On Thu, Apr 30, 2009 at 10:13 AM, Rich Jesse <> wrote:

Hey David,

> Has anyone seen execution plans change using virtual processors on
How about VM/Linux or VM/Windows? For the purposes of the optimizer, I'd
think they'd all react in a similar manner.
> We've got several partitions on an AIX system. If a specific instance
a certain allotment of processors (generally >=2) when a query kicks off,
it runs differently than when the instance is basically idle (<= 1 processor allocated) and the query starts.
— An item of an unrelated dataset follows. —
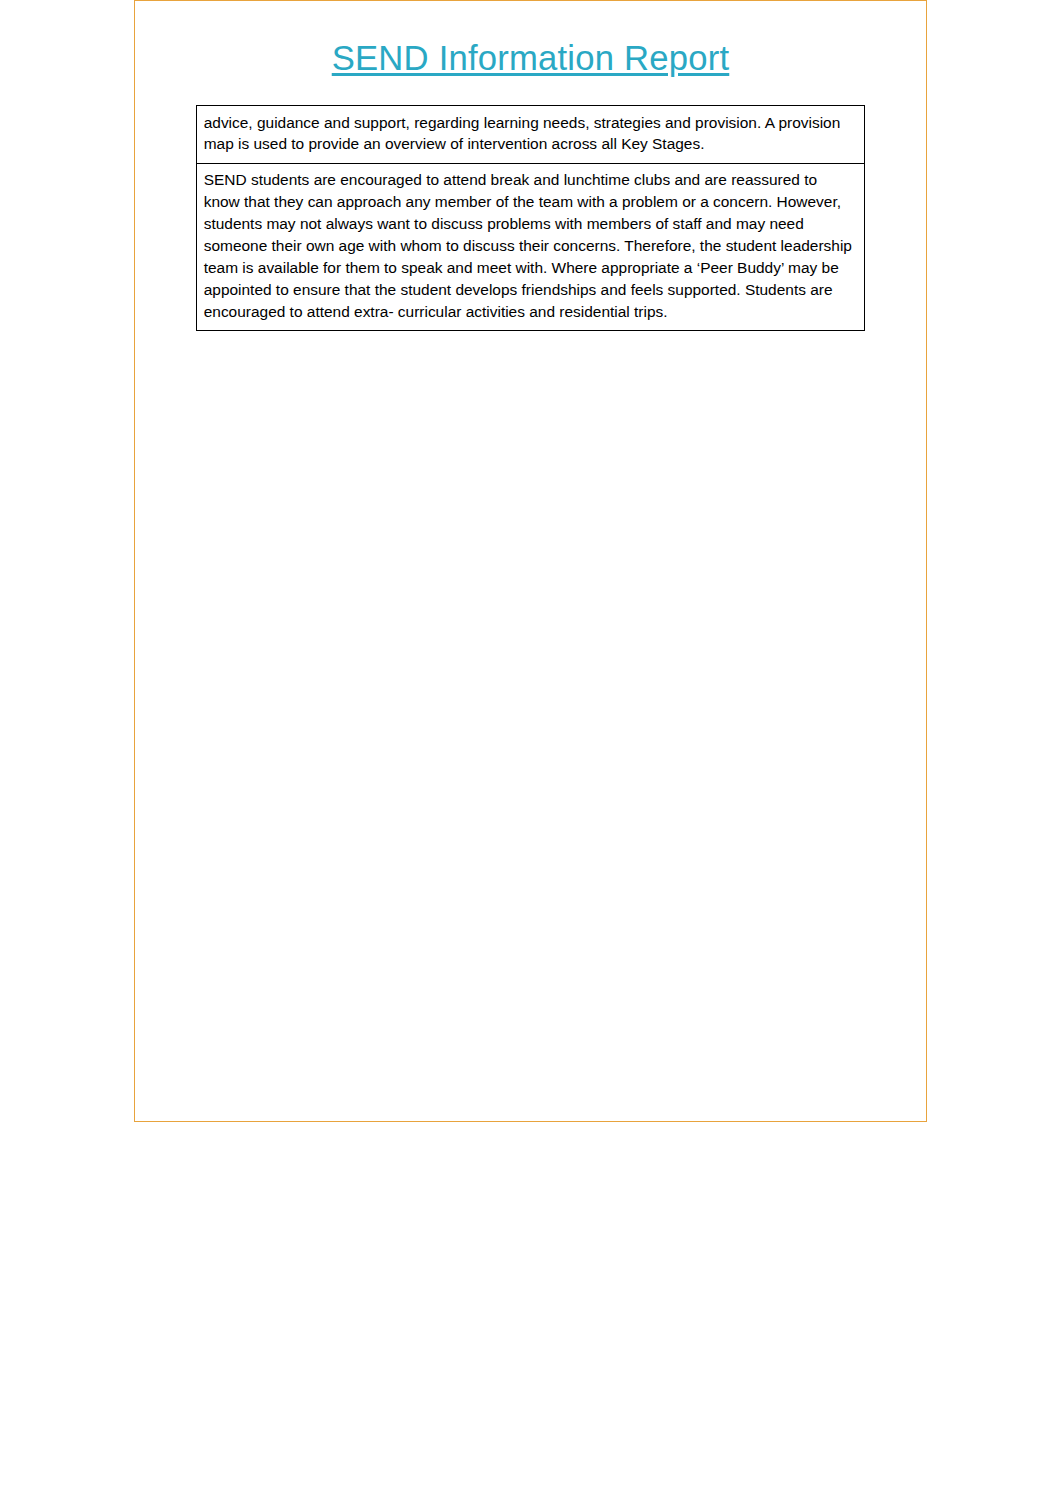SEND Information Report
advice, guidance and support, regarding learning needs, strategies and provision. A provision map is used to provide an overview of intervention across all Key Stages.
SEND students are encouraged to attend break and lunchtime clubs and are reassured to know that they can approach any member of the team with a problem or a concern. However, students may not always want to discuss problems with members of staff and may need someone their own age with whom to discuss their concerns. Therefore, the student leadership team is available for them to speak and meet with. Where appropriate a ‘Peer Buddy’ may be appointed to ensure that the student develops friendships and feels supported. Students are encouraged to attend extra- curricular activities and residential trips.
2-3 years ago, I briefly tested micro-partioning using 10.2 on a 4-core blade with 3 LPARs. Each LPAR had .1 CPUs with a maximum of 2. IIRC, it
was the CPU_COUNT parameter on DB *startup* as well as the gathered system
statistics that had the most impact on execution plan (at least as far as
micro-partitioning was concerned).

I have some dim memory that system statistics widely varied, which made it
difficult to collect, since other LPARs could easily grab more CPU away from
the one that was collecting stats.

All said, I didn't care for it. Made planning very difficult, if not impossible.